Modern cloud-based applications are in a constant state of change as SaaS providers add new features and build increasingly comprehensive data models. Your typical SaaS API endpoint will periodically update as these changes, ranging from new columns and tables to fundamental reorganizations of the entire schema, are reflected in the data available to the general public.
These updates can completely interrupt a traditional ETL data pipeline. Extraction and transformation scripts that depend on highly specific configurations of data will break upon encountering unexpected elements, meaning that the pipeline never reaches the loading stage. Typically, to accommodate these changes, you will need to completely rebuild the data pipeline. Anyone who has been involved in a data integration project can attest to the engineering hours (and mental anguish) it entails.
From an analyst’s standpoint, these interruptions mean downtime and stale data as syncs are set back by some interval of time. From the standpoint of a data engineer or IT person, this means yet another obstacle to meeting their SLA.
Breaking the cycle
There are two ways to overcome this particular challenge. Both involve ELT rather than ETL. The first, naive approach is to focus on the “EL” part of the process. You can build a system that strictly extracts and loads raw data and is completely agnostic to the underlying data model. This allows you to build a data repository of record that your analysts can revisit whenever the schema changes at the source.

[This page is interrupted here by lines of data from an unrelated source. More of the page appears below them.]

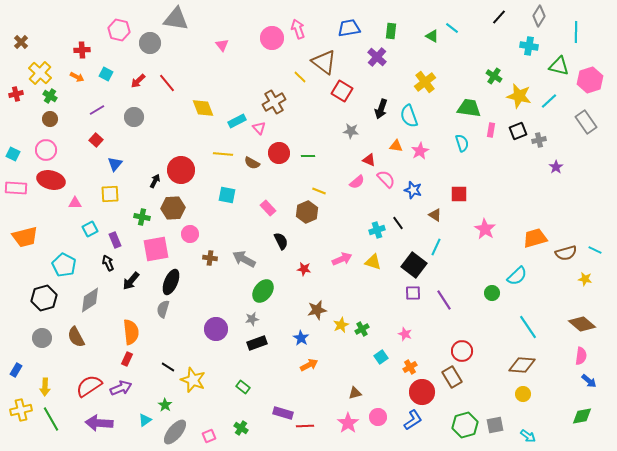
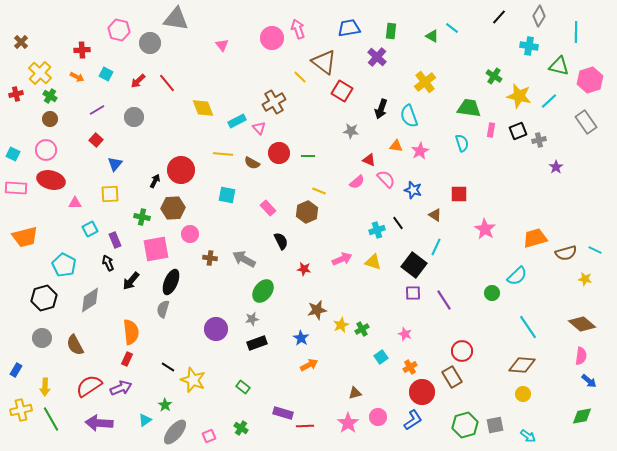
brown semicircle at (76, 337): moved 1 px left, 8 px down
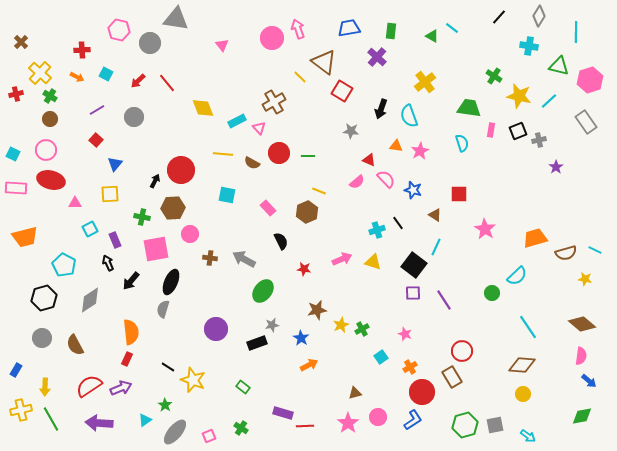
gray star at (252, 319): moved 20 px right, 6 px down
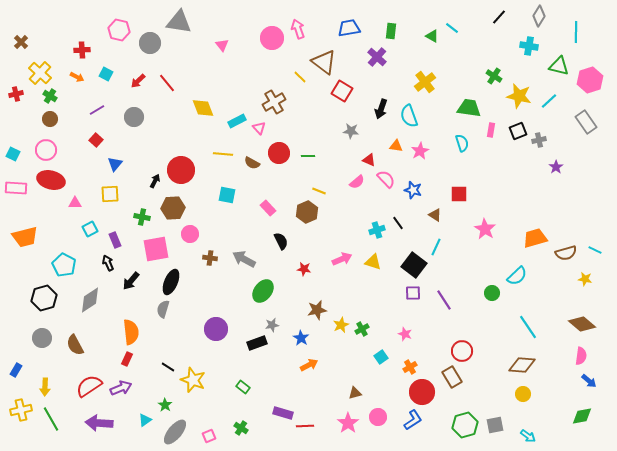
gray triangle at (176, 19): moved 3 px right, 3 px down
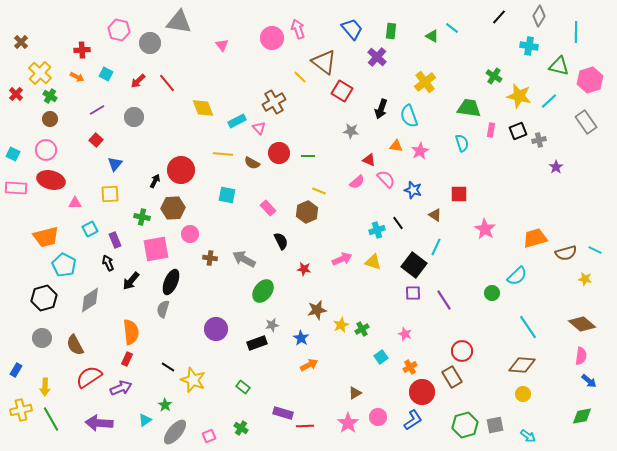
blue trapezoid at (349, 28): moved 3 px right, 1 px down; rotated 60 degrees clockwise
red cross at (16, 94): rotated 32 degrees counterclockwise
orange trapezoid at (25, 237): moved 21 px right
red semicircle at (89, 386): moved 9 px up
brown triangle at (355, 393): rotated 16 degrees counterclockwise
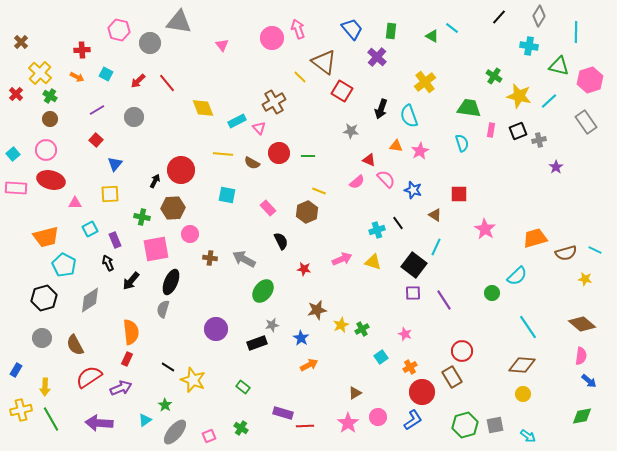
cyan square at (13, 154): rotated 24 degrees clockwise
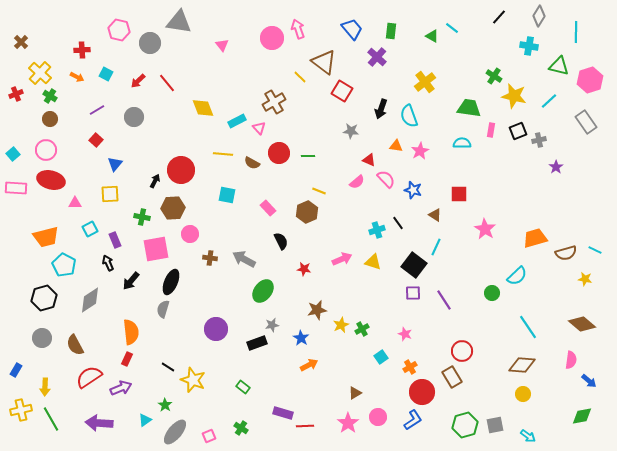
red cross at (16, 94): rotated 24 degrees clockwise
yellow star at (519, 96): moved 5 px left
cyan semicircle at (462, 143): rotated 72 degrees counterclockwise
pink semicircle at (581, 356): moved 10 px left, 4 px down
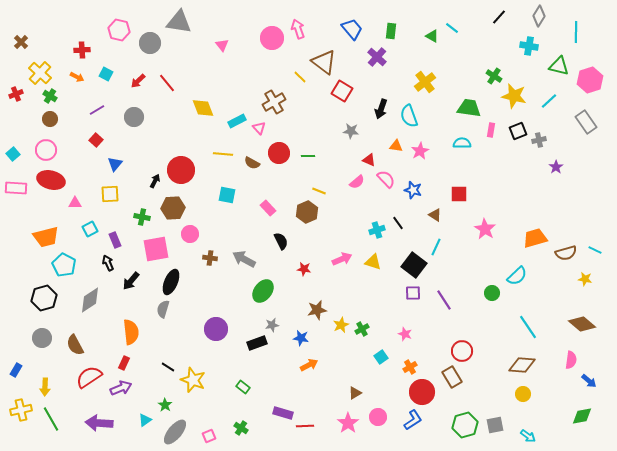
blue star at (301, 338): rotated 21 degrees counterclockwise
red rectangle at (127, 359): moved 3 px left, 4 px down
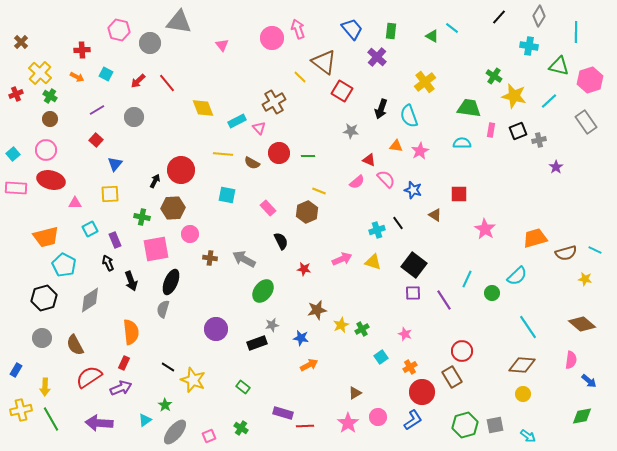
cyan line at (436, 247): moved 31 px right, 32 px down
black arrow at (131, 281): rotated 60 degrees counterclockwise
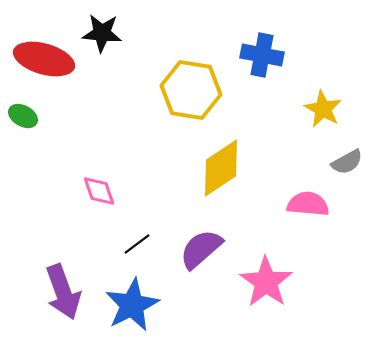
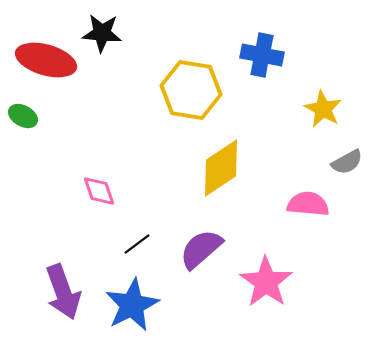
red ellipse: moved 2 px right, 1 px down
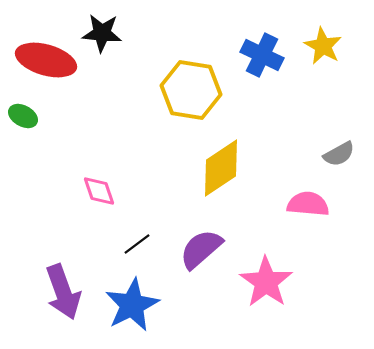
blue cross: rotated 15 degrees clockwise
yellow star: moved 63 px up
gray semicircle: moved 8 px left, 8 px up
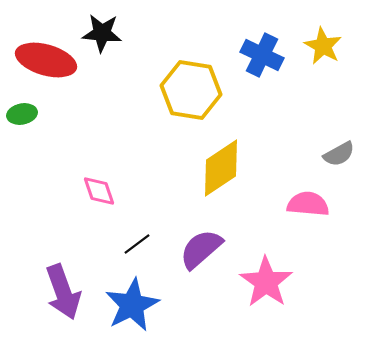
green ellipse: moved 1 px left, 2 px up; rotated 40 degrees counterclockwise
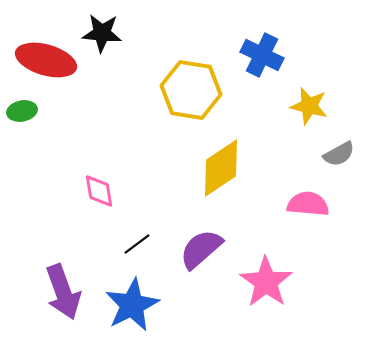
yellow star: moved 14 px left, 60 px down; rotated 15 degrees counterclockwise
green ellipse: moved 3 px up
pink diamond: rotated 9 degrees clockwise
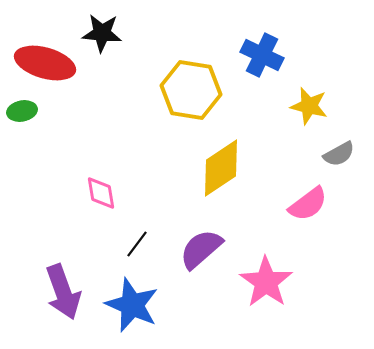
red ellipse: moved 1 px left, 3 px down
pink diamond: moved 2 px right, 2 px down
pink semicircle: rotated 138 degrees clockwise
black line: rotated 16 degrees counterclockwise
blue star: rotated 22 degrees counterclockwise
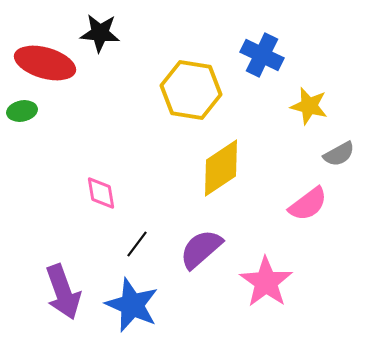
black star: moved 2 px left
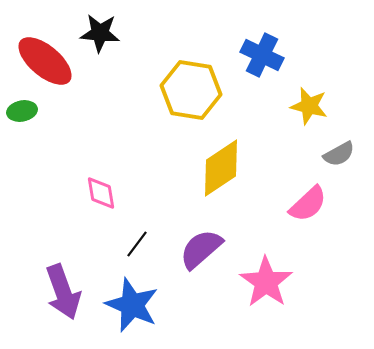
red ellipse: moved 2 px up; rotated 24 degrees clockwise
pink semicircle: rotated 6 degrees counterclockwise
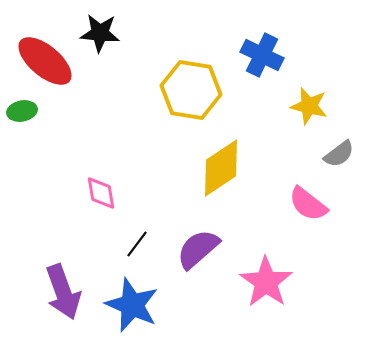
gray semicircle: rotated 8 degrees counterclockwise
pink semicircle: rotated 81 degrees clockwise
purple semicircle: moved 3 px left
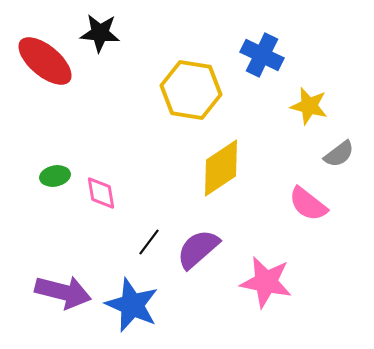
green ellipse: moved 33 px right, 65 px down
black line: moved 12 px right, 2 px up
pink star: rotated 24 degrees counterclockwise
purple arrow: rotated 56 degrees counterclockwise
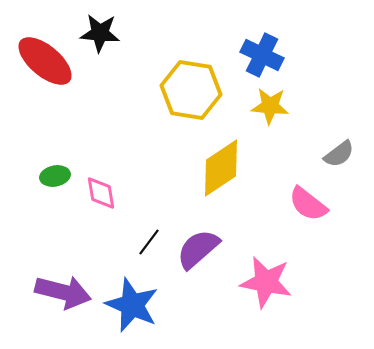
yellow star: moved 39 px left; rotated 9 degrees counterclockwise
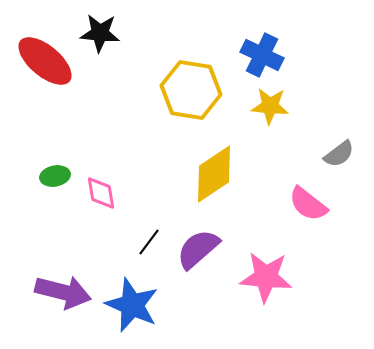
yellow diamond: moved 7 px left, 6 px down
pink star: moved 5 px up; rotated 6 degrees counterclockwise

The second way to overcome this challenge is a refinement of the first. The sequence remains ELT, but the entire process is automated and outsourced to a third party. The third party’s role is to develop a fine-grained understanding of the data models underlying every data source in order to develop a normalized schema, and to maintain that data pipeline after it is built.
At Fivetran, we automatically, incrementally, and comprehensively propagate schema changes from the source to your data warehouse. We handle this in a few ways, depending on the situation:
1. If your source adds a new column, we will detect the change and add the same column in our warehouse, backfilling the data if applicable.
2. If a column is removed we won’t delete it outright from your data warehouse but “soft-delete” it and mark future records NULL so that the old data remains as a historical point of reference.
3. If a column’s datatypes change, we will do our best to losslessly accept both the old and new data by retaining the old column and creating a new column with a data type accommodating both the old and new data. You can then create views off that table.
4. If your source adds a new table, we will begin syncing it like any other.
5. If a table is deleted in your source, we will leave it alone in your warehouse.
In short, every change made to the source schema is immediately and losslessly replicated in your data repository of record. We strive to prevent your data pipeline from experiencing any downtime as a result of upstream changes at the source.